WHAT THE EXERCISE ASKS: Search term "post": please copy every line of the records below that contains it.

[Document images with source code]
=== Begin Enclosure ===
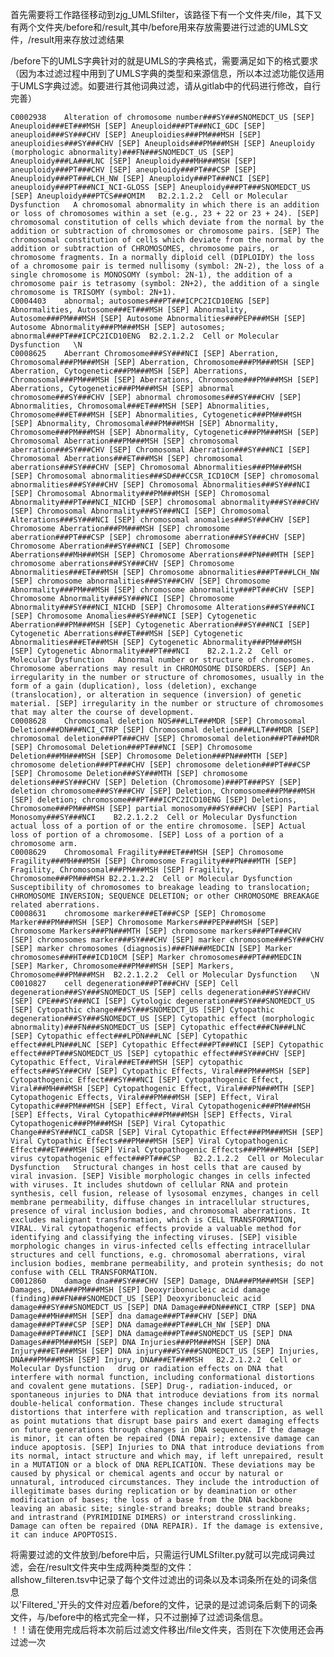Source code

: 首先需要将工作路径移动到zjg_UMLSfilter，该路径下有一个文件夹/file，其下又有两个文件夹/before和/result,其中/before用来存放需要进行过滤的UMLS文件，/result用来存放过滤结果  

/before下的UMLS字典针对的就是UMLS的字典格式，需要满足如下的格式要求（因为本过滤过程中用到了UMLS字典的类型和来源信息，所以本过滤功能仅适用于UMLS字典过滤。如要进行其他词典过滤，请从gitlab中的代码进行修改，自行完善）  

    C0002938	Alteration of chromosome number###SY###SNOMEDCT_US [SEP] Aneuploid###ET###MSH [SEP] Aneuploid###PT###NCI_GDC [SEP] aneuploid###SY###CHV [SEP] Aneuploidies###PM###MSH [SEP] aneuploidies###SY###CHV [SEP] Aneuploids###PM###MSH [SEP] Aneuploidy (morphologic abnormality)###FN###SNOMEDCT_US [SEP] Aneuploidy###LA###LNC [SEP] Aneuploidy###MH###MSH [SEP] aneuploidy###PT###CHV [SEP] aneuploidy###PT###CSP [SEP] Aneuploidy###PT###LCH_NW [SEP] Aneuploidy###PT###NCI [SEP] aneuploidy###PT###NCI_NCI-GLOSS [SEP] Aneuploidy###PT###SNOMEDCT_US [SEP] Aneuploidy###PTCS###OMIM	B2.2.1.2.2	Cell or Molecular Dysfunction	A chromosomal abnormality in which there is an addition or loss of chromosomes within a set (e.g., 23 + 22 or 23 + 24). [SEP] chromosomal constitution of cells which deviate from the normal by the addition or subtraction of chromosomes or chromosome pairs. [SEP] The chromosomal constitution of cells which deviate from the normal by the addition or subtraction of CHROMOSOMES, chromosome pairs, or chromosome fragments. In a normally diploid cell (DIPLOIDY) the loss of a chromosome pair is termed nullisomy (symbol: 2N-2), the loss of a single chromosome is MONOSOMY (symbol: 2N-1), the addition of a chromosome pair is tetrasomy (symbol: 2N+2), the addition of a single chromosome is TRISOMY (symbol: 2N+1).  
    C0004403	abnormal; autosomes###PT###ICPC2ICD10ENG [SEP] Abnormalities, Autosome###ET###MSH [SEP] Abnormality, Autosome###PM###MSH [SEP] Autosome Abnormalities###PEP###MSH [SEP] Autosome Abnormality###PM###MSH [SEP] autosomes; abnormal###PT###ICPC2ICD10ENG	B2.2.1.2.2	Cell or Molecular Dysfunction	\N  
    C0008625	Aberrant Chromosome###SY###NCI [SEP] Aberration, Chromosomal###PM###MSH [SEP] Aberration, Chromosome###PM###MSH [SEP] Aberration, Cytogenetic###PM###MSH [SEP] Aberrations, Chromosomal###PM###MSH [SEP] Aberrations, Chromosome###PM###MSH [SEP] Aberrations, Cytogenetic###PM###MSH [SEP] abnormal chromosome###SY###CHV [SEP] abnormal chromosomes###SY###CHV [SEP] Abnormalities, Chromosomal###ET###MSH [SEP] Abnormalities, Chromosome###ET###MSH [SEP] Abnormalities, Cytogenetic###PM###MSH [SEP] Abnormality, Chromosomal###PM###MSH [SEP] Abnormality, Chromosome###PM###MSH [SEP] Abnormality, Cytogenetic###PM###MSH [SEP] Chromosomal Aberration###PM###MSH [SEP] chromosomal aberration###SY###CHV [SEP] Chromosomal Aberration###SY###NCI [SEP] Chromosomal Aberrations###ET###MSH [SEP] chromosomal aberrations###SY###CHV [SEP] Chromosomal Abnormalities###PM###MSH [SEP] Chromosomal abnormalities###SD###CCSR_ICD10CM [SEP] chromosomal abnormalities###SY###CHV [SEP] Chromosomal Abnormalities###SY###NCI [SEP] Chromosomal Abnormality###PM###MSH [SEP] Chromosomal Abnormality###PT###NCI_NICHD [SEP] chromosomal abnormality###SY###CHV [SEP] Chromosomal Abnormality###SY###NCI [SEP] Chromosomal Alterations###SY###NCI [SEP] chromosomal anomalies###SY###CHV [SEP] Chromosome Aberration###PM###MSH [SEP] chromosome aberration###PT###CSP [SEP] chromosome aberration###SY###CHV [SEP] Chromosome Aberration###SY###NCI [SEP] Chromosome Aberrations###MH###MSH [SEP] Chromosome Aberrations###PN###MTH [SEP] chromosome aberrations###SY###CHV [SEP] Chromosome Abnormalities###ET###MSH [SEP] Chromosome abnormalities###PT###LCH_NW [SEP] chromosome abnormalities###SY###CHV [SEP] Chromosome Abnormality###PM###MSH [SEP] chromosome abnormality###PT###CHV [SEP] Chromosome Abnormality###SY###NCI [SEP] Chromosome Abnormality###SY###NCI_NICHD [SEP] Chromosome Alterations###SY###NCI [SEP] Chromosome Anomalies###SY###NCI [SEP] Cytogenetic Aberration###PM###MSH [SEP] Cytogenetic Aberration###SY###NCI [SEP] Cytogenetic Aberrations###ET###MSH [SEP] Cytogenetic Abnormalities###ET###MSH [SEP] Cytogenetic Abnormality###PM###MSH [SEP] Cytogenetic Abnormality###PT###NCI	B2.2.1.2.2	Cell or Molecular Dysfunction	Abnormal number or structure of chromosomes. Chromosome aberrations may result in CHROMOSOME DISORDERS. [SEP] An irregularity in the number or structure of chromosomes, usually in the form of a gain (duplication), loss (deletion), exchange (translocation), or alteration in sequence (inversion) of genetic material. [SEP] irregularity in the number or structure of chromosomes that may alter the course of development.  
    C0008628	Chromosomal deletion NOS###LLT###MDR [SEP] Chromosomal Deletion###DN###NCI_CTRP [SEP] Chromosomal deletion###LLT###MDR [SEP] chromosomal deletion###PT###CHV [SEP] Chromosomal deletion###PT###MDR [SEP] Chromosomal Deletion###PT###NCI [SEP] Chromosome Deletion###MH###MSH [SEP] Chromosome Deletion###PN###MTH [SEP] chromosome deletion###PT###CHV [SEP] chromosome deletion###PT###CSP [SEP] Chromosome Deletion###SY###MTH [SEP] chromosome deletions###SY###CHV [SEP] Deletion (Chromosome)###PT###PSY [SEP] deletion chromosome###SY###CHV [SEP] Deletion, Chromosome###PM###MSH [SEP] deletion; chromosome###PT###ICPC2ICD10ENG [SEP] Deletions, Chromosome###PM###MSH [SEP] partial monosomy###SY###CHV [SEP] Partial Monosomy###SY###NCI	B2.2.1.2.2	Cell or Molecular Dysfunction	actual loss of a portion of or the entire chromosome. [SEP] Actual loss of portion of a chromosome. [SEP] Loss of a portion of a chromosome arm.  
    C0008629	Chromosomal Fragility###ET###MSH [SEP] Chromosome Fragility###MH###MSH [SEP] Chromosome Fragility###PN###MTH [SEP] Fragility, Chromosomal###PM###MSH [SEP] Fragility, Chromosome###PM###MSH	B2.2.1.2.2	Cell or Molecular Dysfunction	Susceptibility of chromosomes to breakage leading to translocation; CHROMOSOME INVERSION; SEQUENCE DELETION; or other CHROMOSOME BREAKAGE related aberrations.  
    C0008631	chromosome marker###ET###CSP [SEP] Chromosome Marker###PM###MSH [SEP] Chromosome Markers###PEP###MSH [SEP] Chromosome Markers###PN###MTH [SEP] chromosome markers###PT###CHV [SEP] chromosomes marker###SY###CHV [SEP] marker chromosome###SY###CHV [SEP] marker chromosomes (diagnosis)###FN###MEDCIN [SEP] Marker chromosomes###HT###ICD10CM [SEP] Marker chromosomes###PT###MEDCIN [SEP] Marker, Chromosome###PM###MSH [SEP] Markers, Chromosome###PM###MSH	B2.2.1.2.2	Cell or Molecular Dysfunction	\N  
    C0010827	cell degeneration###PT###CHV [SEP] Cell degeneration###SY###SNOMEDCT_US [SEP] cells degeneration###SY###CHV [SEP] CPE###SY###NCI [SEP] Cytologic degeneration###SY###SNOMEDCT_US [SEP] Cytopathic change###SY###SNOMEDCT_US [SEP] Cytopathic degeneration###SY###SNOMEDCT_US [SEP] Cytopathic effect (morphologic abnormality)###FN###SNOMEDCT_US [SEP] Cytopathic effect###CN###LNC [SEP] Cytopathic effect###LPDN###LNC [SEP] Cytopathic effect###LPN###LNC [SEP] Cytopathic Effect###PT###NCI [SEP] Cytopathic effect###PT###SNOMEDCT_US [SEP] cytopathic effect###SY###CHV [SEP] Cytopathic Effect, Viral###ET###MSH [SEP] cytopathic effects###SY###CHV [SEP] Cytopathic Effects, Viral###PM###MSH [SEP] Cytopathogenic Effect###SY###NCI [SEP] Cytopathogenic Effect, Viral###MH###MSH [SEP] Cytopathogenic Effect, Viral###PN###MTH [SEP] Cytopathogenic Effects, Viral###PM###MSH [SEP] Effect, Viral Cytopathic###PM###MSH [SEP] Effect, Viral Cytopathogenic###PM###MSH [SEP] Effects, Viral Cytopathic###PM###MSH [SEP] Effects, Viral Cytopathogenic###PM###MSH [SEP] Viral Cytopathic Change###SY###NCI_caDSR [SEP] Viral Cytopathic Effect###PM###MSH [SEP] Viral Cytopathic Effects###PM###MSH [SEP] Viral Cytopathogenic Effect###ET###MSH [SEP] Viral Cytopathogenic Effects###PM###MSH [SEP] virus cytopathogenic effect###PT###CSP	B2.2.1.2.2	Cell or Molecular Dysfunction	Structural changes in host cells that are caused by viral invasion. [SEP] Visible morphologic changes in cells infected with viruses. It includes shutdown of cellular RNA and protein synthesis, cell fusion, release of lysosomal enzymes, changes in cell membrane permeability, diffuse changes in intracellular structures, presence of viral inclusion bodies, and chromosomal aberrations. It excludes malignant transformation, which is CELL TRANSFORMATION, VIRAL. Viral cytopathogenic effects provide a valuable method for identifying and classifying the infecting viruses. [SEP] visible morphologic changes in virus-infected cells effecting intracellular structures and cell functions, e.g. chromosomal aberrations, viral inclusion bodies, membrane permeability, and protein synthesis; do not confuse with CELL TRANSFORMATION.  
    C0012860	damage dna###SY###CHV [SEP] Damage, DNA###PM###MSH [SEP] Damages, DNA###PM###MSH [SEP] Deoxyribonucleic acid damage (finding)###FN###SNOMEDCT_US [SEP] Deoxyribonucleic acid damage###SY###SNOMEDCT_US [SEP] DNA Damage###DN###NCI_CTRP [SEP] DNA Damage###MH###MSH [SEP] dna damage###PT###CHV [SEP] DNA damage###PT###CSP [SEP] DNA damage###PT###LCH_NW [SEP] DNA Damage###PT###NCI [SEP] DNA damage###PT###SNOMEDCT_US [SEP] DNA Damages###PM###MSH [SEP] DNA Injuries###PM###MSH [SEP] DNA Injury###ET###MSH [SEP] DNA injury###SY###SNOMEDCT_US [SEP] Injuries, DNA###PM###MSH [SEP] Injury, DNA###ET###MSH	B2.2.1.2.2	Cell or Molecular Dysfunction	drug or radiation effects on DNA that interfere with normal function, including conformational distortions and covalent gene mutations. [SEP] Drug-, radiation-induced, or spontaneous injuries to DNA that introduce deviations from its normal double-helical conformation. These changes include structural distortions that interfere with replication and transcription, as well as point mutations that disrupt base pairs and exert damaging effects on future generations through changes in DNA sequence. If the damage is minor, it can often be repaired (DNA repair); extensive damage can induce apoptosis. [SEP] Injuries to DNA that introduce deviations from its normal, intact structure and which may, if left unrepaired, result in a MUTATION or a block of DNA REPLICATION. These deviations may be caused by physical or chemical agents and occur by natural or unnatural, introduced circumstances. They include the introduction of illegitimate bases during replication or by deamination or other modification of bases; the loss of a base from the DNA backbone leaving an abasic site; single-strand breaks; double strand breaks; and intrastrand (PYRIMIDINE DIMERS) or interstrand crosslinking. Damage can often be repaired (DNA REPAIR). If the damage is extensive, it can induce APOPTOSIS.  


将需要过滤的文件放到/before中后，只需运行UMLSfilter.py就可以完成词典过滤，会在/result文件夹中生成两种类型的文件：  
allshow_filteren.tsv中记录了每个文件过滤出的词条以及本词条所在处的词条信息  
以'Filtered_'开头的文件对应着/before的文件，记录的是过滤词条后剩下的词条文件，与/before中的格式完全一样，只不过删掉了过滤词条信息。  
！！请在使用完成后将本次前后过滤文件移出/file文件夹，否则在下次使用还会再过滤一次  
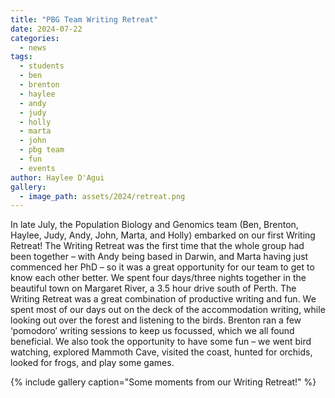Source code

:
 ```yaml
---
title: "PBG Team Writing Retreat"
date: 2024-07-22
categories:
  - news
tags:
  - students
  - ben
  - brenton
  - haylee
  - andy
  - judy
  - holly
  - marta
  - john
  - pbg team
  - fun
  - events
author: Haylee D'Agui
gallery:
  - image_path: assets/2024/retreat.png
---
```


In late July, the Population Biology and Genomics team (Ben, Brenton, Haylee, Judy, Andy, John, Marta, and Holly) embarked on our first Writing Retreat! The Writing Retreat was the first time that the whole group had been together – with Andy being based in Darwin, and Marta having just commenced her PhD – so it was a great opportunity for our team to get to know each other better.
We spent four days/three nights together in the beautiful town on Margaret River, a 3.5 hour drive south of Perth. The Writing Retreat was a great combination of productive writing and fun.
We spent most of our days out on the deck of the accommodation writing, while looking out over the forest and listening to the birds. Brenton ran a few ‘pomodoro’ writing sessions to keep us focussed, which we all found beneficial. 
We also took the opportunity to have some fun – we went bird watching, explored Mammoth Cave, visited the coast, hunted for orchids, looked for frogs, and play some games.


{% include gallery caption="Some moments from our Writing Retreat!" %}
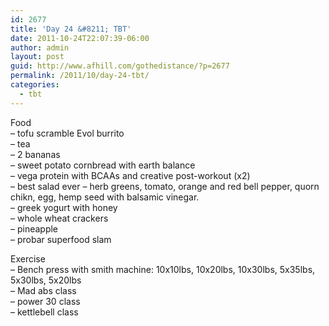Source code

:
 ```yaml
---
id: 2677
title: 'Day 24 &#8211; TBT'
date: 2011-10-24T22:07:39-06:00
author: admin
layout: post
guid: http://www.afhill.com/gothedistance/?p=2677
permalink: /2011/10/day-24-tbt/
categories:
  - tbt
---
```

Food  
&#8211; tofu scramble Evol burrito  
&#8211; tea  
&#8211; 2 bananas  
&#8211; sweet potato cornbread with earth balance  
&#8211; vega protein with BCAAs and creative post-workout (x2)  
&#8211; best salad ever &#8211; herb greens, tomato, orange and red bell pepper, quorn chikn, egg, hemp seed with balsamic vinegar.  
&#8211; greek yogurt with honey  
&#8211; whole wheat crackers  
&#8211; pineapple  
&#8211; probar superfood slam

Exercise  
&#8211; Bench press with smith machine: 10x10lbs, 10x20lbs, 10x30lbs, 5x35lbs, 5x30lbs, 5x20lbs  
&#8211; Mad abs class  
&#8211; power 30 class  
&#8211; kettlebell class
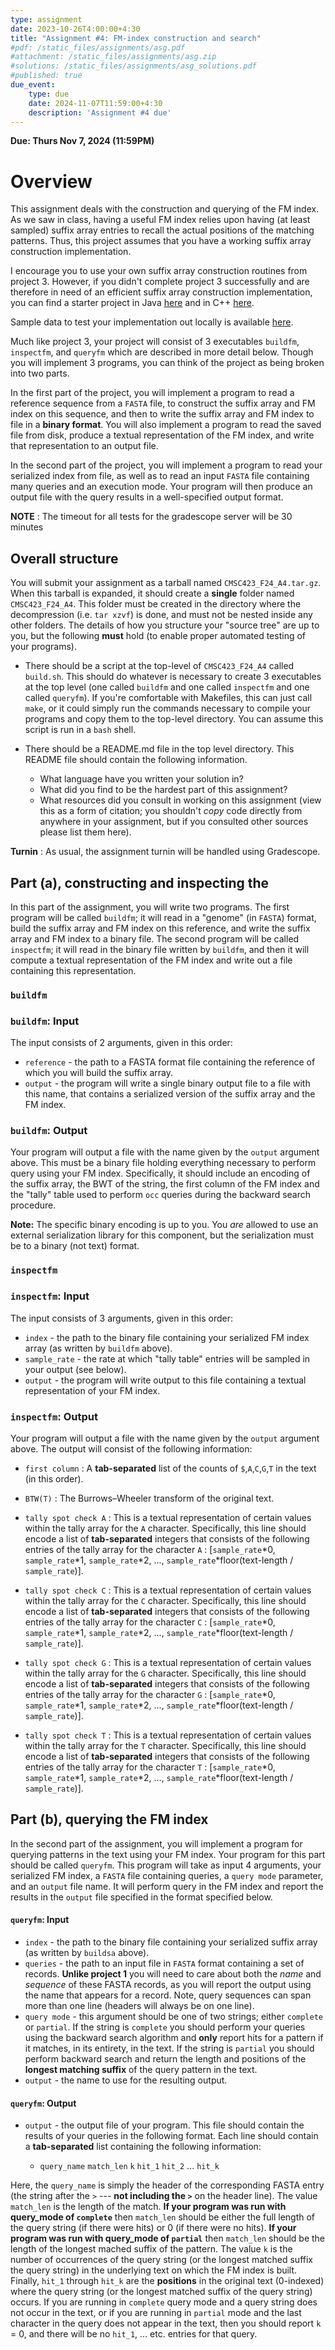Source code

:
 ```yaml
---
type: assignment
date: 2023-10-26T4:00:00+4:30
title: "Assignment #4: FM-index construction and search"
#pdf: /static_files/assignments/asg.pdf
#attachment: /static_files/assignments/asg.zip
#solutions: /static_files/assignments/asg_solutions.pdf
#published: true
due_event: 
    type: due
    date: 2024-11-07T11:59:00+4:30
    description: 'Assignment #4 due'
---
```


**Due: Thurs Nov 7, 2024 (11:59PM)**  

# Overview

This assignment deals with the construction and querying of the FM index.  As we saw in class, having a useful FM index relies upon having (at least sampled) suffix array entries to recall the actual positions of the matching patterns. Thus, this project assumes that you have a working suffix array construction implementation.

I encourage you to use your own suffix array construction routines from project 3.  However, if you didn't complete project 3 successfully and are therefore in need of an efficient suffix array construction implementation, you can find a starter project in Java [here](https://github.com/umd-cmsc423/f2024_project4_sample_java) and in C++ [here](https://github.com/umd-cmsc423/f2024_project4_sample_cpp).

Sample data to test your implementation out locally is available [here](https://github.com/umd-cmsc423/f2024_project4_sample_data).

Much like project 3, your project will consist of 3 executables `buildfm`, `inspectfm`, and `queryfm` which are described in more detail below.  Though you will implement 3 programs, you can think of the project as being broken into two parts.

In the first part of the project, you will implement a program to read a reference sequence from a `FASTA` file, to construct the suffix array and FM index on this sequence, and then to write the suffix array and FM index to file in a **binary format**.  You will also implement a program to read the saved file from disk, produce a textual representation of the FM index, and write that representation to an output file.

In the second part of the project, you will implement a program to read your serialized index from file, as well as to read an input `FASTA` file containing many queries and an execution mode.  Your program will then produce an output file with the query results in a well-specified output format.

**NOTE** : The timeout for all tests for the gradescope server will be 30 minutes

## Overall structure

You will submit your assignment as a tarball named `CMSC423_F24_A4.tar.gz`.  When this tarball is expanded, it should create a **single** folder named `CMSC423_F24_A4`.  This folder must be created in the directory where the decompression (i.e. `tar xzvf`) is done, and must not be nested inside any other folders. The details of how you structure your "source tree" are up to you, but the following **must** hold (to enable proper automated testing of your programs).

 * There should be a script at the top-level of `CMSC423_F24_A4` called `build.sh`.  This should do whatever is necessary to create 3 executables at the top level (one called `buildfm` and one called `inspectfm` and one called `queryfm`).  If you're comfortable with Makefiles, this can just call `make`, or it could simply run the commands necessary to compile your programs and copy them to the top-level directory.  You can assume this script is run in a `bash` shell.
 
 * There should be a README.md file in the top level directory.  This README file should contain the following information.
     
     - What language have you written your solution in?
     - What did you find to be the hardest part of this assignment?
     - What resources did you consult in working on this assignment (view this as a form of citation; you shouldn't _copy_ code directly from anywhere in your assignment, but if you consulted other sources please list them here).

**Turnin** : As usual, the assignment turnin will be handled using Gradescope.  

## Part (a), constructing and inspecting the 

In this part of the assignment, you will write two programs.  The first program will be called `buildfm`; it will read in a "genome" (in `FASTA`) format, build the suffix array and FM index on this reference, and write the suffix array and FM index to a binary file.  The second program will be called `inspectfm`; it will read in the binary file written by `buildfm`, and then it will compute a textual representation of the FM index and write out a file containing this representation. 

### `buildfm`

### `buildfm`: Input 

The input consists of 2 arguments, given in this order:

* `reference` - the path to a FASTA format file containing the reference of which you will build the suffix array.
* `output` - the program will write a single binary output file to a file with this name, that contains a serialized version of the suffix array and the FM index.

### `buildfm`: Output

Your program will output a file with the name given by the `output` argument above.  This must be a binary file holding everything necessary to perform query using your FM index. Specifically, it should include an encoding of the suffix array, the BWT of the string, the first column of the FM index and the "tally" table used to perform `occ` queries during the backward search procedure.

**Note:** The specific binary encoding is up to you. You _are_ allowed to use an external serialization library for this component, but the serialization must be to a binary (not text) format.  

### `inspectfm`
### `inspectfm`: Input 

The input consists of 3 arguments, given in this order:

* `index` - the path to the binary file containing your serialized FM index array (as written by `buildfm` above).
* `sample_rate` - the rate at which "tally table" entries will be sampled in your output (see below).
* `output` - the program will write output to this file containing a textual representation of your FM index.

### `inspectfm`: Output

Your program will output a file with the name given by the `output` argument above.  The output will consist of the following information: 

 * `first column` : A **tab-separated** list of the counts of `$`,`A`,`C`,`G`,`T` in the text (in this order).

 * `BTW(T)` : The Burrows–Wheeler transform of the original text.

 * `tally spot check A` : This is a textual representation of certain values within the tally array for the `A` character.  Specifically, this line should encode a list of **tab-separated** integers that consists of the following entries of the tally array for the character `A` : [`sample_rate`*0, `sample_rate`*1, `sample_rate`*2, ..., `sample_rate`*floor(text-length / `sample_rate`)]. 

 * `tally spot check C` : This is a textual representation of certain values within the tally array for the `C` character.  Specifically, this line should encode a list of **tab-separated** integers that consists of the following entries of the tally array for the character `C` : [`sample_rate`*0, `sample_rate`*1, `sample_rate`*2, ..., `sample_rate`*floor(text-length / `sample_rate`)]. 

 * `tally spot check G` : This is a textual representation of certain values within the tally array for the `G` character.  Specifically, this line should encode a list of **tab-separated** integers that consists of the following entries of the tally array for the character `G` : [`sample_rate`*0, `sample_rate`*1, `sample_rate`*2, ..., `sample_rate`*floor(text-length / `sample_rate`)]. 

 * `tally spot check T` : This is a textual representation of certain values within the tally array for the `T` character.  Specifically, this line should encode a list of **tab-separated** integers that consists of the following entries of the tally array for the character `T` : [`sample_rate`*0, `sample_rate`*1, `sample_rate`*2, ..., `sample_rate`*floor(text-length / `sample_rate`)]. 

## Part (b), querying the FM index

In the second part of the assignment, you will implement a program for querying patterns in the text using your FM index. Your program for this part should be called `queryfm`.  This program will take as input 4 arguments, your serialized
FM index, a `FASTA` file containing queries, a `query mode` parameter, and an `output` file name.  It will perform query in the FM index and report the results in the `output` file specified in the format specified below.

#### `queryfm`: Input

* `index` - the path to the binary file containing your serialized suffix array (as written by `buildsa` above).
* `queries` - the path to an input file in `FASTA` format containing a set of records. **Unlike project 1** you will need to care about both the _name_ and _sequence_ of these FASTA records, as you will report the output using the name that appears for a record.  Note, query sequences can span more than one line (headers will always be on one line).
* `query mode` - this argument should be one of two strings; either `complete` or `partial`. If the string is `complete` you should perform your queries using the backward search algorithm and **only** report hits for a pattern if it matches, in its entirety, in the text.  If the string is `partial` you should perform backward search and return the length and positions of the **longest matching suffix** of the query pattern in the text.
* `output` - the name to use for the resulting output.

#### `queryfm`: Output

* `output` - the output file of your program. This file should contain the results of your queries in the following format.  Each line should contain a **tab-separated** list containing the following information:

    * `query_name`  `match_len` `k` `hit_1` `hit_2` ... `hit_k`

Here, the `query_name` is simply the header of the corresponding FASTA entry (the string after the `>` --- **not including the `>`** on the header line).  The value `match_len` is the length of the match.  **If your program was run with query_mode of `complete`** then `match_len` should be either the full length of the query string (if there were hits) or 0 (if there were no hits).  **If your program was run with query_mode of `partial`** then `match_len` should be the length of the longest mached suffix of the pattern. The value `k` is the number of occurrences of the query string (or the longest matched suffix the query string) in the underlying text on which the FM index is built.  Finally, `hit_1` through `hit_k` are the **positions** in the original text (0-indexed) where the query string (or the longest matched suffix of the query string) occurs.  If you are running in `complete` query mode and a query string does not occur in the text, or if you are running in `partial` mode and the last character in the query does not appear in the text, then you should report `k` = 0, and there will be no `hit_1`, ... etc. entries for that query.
=== End Enclosure ===
ANSWER BELOW:
layout: post
&#8211; vega protein with BCAAs and creative post-workout (x2)  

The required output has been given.